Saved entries
----------------------------------------

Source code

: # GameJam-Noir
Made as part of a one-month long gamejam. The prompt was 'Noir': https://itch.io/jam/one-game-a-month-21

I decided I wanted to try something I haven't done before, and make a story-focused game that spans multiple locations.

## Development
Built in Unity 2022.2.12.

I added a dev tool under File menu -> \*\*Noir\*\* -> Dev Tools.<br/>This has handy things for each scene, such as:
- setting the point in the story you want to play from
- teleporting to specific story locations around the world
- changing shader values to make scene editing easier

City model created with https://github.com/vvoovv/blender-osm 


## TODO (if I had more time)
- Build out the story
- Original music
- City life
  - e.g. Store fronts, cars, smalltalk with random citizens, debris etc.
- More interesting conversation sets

----------------------------------------

§ **Job**:
Pick out each line of the listing that contains the string "https", and copy those lines in full.

§ **Solution for this problem**:
Made as part of a one-month long gamejam. The prompt was 'Noir': https://itch.io/jam/one-game-a-month-21
City model created with https://github.com/vvoovv/blender-osm 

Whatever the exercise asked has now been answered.